Task instructions: Word for word, print the entries that follow.

□ □ □

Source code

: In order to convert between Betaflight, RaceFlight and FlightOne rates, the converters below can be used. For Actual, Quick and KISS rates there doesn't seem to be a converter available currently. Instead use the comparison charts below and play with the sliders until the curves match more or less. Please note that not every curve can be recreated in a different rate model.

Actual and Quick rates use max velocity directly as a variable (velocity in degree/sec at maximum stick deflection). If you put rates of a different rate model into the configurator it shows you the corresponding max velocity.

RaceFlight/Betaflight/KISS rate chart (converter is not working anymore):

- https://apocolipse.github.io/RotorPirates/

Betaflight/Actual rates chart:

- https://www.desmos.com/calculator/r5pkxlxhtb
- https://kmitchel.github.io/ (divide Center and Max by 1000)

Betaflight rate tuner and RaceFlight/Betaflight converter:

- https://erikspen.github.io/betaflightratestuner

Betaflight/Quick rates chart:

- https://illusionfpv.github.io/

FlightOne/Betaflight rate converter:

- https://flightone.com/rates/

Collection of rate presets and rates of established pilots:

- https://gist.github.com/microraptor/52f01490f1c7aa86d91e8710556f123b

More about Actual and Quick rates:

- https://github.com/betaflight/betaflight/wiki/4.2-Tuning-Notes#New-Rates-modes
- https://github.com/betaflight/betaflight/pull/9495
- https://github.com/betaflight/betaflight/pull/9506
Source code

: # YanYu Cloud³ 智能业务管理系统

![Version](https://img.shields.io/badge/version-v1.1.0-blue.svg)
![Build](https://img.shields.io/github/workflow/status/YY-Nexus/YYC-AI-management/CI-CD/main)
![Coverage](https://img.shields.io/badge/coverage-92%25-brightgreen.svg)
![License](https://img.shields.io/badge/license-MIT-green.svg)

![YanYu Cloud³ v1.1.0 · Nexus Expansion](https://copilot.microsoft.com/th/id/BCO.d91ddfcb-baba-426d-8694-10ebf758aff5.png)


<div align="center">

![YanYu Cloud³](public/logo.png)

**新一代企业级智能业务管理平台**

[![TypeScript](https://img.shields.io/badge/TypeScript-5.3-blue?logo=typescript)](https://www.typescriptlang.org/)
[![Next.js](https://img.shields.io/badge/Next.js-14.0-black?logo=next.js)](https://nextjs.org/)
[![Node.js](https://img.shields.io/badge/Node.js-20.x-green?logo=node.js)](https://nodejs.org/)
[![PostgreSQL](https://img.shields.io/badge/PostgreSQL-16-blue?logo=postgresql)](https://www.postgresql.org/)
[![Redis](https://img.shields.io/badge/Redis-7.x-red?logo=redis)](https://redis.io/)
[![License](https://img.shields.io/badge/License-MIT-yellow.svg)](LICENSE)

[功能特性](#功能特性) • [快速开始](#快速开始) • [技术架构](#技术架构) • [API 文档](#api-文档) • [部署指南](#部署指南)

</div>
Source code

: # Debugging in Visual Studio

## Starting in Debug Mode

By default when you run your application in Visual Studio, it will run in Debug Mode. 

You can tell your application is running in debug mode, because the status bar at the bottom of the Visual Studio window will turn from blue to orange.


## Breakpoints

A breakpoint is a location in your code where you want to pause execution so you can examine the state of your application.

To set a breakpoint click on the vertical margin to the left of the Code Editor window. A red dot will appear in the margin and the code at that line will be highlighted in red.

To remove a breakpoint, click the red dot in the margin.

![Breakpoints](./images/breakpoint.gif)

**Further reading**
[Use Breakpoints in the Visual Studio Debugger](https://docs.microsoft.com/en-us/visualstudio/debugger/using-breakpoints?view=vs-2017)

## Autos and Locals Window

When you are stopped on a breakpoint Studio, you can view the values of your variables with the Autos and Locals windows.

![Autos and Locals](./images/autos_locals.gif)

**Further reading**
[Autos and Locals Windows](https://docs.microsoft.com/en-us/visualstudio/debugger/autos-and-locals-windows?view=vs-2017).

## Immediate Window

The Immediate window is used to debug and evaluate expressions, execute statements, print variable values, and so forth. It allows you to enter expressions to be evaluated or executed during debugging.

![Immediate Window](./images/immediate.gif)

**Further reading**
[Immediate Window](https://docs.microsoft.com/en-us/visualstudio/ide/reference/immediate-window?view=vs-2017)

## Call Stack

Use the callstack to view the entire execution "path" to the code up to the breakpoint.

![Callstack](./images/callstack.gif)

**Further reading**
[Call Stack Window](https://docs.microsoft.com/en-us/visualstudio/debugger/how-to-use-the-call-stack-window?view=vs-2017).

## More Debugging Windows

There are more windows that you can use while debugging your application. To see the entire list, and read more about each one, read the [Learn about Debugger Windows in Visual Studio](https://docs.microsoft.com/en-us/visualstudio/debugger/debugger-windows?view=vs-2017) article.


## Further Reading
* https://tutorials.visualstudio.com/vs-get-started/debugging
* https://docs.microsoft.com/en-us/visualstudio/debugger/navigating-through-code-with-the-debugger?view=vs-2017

□ □ □

Written response:
Source code

: In order to convert between Betaflight, RaceFlight and FlightOne rates, the converters below can be used. For Actual, Quick and KISS rates there doesn't seem to be a converter available currently. Instead use the comparison charts below and play with the sliders until the curves match more or less. Please note that not every curve can be recreated in a different rate model.

Actual and Quick rates use max velocity directly as a variable (velocity in degree/sec at maximum stick deflection). If you put rates of a different rate model into the configurator it shows you the corresponding max velocity.

RaceFlight/Betaflight/KISS rate chart (converter is not working anymore):

- https://apocolipse.github.io/RotorPirates/

Betaflight/Actual rates chart:

- https://www.desmos.com/calculator/r5pkxlxhtb
- https://kmitchel.github.io/ (divide Center and Max by 1000)

Betaflight rate tuner and RaceFlight/Betaflight converter:

- https://erikspen.github.io/betaflightratestuner

Betaflight/Quick rates chart:

- https://illusionfpv.github.io/

FlightOne/Betaflight rate converter:

- https://flightone.com/rates/

Collection of rate presets and rates of established pilots:

- https://gist.github.com/microraptor/52f01490f1c7aa86d91e8710556f123b

More about Actual and Quick rates:

- https://github.com/betaflight/betaflight/wiki/4.2-Tuning-Notes#New-Rates-modes
- https://github.com/betaflight/betaflight/pull/9495
- https://github.com/betaflight/betaflight/pull/9506
Source code

: # YanYu Cloud³ 智能业务管理系统

![Version](https://img.shields.io/badge/version-v1.1.0-blue.svg)
![Build](https://img.shields.io/github/workflow/status/YY-Nexus/YYC-AI-management/CI-CD/main)
![Coverage](https://img.shields.io/badge/coverage-92%25-brightgreen.svg)
![License](https://img.shields.io/badge/license-MIT-green.svg)

![YanYu Cloud³ v1.1.0 · Nexus Expansion](https://copilot.microsoft.com/th/id/BCO.d91ddfcb-baba-426d-8694-10ebf758aff5.png)


<div align="center">

![YanYu Cloud³](public/logo.png)

**新一代企业级智能业务管理平台**

[![TypeScript](https://img.shields.io/badge/TypeScript-5.3-blue?logo=typescript)](https://www.typescriptlang.org/)
[![Next.js](https://img.shields.io/badge/Next.js-14.0-black?logo=next.js)](https://nextjs.org/)
[![Node.js](https://img.shields.io/badge/Node.js-20.x-green?logo=node.js)](https://nodejs.org/)
[![PostgreSQL](https://img.shields.io/badge/PostgreSQL-16-blue?logo=postgresql)](https://www.postgresql.org/)
[![Redis](https://img.shields.io/badge/Redis-7.x-red?logo=redis)](https://redis.io/)
[![License](https://img.shields.io/badge/License-MIT-yellow.svg)](LICENSE)

[功能特性](#功能特性) • [快速开始](#快速开始) • [技术架构](#技术架构) • [API 文档](#api-文档) • [部署指南](#部署指南)

</div>
Source code

: # Debugging in Visual Studio

## Starting in Debug Mode

By default when you run your application in Visual Studio, it will run in Debug Mode. 

You can tell your application is running in debug mode, because the status bar at the bottom of the Visual Studio window will turn from blue to orange.


## Breakpoints

A breakpoint is a location in your code where you want to pause execution so you can examine the state of your application.

To set a breakpoint click on the vertical margin to the left of the Code Editor window. A red dot will appear in the margin and the code at that line will be highlighted in red.

To remove a breakpoint, click the red dot in the margin.

![Breakpoints](./images/breakpoint.gif)

**Further reading**
[Use Breakpoints in the Visual Studio Debugger](https://docs.microsoft.com/en-us/visualstudio/debugger/using-breakpoints?view=vs-2017)

## Autos and Locals Window

When you are stopped on a breakpoint Studio, you can view the values of your variables with the Autos and Locals windows.

![Autos and Locals](./images/autos_locals.gif)

**Further reading**
[Autos and Locals Windows](https://docs.microsoft.com/en-us/visualstudio/debugger/autos-and-locals-windows?view=vs-2017).

## Immediate Window

The Immediate window is used to debug and evaluate expressions, execute statements, print variable values, and so forth. It allows you to enter expressions to be evaluated or executed during debugging.

![Immediate Window](./images/immediate.gif)

**Further reading**
[Immediate Window](https://docs.microsoft.com/en-us/visualstudio/ide/reference/immediate-window?view=vs-2017)

## Call Stack

Use the callstack to view the entire execution "path" to the code up to the breakpoint.

![Callstack](./images/callstack.gif)

**Further reading**
[Call Stack Window](https://docs.microsoft.com/en-us/visualstudio/debugger/how-to-use-the-call-stack-window?view=vs-2017).

## More Debugging Windows

There are more windows that you can use while debugging your application. To see the entire list, and read more about each one, read the [Learn about Debugger Windows in Visual Studio](https://docs.microsoft.com/en-us/visualstudio/debugger/debugger-windows?view=vs-2017) article.


## Further Reading
* https://tutorials.visualstudio.com/vs-get-started/debugging
* https://docs.microsoft.com/en-us/visualstudio/debugger/navigating-through-code-with-the-debugger?view=vs-2017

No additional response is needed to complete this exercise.